After finishing this book last night, I returned to the beginning:  “Let’s start indoors.  Let’s start by imagining a fine Persian carpet and a hunting knife.”  So David Quammen begin this story of how we have arrived from a time of a sprawling natural world of forest and field, whole and if not perfect then full of splendor, to a world today that is scattered, pieced, and degraded, though still yet stunning in places.  This book begins with the names of people that every educated citizen knows—Charles Darwin and Alfred Russel Wallace—as they began to unravel the mystery of mysteries: the diversity of life.  We followed the story of their trials and exploration into a world still rich in diversity but already unravelling so that whole portions are lost.  We can feel the sore and blistered feet, and the risk and inconvenience of getting to the far reaches of the world 160+ years earlier to see what has rarely been seen outside of a small populace of human inhabitants. 

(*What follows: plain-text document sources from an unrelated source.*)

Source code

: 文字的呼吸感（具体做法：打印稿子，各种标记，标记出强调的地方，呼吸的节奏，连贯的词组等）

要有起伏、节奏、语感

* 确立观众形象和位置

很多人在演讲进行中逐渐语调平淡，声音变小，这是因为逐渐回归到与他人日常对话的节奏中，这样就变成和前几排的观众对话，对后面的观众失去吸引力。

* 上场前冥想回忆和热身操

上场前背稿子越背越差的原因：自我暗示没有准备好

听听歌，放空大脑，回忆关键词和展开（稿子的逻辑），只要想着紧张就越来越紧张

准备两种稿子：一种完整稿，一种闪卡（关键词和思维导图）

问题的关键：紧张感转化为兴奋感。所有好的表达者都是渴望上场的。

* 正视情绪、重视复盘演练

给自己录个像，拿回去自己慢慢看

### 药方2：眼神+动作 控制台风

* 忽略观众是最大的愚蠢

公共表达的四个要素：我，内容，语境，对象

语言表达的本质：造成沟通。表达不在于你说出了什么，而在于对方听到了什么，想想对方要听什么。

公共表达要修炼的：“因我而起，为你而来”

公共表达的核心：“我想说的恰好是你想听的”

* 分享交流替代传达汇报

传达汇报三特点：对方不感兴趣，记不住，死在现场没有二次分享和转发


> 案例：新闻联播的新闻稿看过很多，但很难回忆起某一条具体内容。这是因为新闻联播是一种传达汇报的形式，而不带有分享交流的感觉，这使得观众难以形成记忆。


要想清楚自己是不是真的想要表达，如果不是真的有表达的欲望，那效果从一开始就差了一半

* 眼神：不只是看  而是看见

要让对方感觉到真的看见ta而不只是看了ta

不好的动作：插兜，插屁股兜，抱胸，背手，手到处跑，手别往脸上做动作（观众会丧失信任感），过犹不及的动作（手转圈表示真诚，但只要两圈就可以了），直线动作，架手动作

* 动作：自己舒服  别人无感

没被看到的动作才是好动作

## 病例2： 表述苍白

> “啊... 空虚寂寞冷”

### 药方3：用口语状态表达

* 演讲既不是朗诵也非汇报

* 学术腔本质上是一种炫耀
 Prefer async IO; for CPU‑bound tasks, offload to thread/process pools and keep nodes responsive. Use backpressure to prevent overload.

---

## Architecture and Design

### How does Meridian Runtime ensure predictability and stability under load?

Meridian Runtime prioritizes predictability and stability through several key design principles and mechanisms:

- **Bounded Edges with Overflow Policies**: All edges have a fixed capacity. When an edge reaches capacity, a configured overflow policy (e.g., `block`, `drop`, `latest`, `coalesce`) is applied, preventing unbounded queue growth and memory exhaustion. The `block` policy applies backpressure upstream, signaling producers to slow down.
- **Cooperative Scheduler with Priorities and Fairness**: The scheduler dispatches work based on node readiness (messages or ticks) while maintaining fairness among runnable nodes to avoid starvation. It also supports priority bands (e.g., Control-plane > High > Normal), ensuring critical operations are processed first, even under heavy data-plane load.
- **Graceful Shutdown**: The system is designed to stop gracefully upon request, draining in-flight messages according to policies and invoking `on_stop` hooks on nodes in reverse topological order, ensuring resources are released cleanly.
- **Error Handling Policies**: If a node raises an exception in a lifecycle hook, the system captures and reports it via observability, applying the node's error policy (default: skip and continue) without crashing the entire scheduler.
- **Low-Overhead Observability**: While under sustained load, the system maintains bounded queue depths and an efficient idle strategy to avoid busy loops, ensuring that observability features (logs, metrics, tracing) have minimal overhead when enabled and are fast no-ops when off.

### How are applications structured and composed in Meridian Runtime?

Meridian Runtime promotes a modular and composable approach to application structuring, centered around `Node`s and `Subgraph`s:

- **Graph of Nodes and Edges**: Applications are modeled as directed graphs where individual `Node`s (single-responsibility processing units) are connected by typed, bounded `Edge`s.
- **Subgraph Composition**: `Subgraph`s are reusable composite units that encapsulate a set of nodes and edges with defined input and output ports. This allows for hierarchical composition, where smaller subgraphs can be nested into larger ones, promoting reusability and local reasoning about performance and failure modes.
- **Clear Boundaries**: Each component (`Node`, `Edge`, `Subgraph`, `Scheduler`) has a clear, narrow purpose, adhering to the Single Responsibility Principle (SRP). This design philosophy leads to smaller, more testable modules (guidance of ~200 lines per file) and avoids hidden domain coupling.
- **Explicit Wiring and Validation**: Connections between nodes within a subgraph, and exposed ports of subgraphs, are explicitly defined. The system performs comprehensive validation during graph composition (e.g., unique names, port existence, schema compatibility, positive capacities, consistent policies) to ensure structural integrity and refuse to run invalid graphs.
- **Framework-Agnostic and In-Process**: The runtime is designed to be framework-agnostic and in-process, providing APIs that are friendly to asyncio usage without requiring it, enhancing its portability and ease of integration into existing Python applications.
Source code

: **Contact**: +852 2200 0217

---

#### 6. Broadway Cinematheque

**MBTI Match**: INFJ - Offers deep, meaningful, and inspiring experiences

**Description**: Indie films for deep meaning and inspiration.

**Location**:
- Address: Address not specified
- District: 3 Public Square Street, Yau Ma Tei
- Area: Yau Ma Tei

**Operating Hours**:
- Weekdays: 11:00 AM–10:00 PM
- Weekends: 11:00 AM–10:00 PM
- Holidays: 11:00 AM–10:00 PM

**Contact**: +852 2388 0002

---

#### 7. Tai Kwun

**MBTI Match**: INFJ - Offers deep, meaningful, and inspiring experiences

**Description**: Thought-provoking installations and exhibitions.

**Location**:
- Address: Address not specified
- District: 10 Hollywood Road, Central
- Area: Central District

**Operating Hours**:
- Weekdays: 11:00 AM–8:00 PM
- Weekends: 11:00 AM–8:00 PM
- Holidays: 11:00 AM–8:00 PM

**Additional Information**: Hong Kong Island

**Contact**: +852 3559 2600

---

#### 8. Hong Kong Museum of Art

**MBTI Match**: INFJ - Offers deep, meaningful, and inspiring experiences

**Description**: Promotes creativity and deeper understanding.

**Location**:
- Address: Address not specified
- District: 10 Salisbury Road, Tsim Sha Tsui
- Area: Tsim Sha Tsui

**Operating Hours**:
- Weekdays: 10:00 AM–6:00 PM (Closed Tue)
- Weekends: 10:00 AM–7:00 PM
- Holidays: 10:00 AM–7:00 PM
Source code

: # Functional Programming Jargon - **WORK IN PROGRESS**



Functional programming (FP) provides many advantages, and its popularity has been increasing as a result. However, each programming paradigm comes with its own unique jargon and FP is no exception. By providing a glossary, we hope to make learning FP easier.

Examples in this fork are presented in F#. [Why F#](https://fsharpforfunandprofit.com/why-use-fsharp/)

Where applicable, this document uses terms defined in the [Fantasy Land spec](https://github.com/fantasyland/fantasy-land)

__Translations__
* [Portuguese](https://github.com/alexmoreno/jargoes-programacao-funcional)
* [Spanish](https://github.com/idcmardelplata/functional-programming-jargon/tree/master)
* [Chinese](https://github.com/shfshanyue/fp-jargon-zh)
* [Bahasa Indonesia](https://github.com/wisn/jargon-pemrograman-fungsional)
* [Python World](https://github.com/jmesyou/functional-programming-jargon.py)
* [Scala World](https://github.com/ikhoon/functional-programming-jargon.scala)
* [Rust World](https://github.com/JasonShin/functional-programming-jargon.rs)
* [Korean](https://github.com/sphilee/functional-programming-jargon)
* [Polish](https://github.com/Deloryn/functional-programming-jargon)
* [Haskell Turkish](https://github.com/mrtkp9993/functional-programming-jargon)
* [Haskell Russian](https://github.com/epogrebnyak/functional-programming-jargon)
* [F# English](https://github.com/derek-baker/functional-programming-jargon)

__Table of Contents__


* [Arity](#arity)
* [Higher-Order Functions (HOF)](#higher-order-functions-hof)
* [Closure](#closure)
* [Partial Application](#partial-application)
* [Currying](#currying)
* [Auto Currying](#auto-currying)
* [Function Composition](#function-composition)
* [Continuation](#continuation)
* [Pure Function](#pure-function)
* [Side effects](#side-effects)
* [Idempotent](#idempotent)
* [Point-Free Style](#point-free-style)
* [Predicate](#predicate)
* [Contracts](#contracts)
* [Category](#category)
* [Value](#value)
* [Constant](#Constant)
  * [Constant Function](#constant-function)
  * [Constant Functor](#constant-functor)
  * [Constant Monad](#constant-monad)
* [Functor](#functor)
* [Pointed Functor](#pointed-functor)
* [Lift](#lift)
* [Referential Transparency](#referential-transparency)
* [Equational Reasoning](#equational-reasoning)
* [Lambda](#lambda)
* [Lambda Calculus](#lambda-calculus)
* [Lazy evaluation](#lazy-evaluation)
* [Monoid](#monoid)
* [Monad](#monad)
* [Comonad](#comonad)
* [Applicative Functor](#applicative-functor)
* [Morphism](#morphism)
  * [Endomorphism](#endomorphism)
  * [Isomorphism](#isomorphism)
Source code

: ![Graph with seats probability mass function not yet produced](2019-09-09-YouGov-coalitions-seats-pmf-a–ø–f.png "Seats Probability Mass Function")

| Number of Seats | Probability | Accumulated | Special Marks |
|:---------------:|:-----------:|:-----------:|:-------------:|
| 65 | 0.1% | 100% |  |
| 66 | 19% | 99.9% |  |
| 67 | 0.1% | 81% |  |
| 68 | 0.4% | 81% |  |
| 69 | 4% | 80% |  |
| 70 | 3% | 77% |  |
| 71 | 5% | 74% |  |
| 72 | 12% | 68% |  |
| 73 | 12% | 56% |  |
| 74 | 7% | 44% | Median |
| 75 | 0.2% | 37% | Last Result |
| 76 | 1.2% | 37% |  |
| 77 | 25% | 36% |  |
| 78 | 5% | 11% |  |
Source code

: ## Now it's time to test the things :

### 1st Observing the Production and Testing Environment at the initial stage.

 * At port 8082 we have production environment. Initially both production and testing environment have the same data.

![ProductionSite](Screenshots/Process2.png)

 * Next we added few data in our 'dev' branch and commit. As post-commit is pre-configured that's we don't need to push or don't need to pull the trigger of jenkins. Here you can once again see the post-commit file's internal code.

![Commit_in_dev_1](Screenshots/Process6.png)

This has been a long telling of the story of the sixth extinction.  Could Quammen have simply said: Alas, when the world is cut up into pieces, extinction is the inevitable consequence for many species, especially those that are rare and vulnerable in the first place?  Perhaps.  However, what a journey he has taken us on and how compelling he made the argument about vulnerability.  That “we have entered the era of metapopulations” as the fine Persian carpet has been sliced into fractions, again and again from the Concho water snake, the indri, the muriqui, the original Tasmanians, the thylacine…the list goes on. And, Quammen loves his lists, of course.  While the whole world has become a series of isolated patches, in not-quite-islands, so many species are ill equipped to survive this isolation after evolving for millennia unabridged.  So many are doomed, we are told, because these small isolated populations have lost the genetic diversity that would permit them to evolve.  Speciation halted.

Quammen takes us to a curious place in the end, back to Aru—one of the far-reaching destinations of Wallace’s where he saw the greater bird of paradise, a bird most of us only know in a tacky country song.  Quammen leaves us there in Aru with a species that still exists, miraculously, with him staring up at them in a tree calling out with a “chorus of squawking”—a song, that unlike the dodo, we can know.  Perhaps this is meant to be a hopeful ending, but I’m not feeling like a hopeful person today: It feels like a last glimpse at what will soon disappear, although we can watch it on YouTube and will not have to guess at least at what it sounded like or looked like.  As the book ends, it feels like an ending we have not yet reached, but it is an ending that we can guess.  Quammen has laid out the writing on the wall, like a shaman with a compelling vocabulary.  The story of extinction will not be a happy conclusion: How can it be?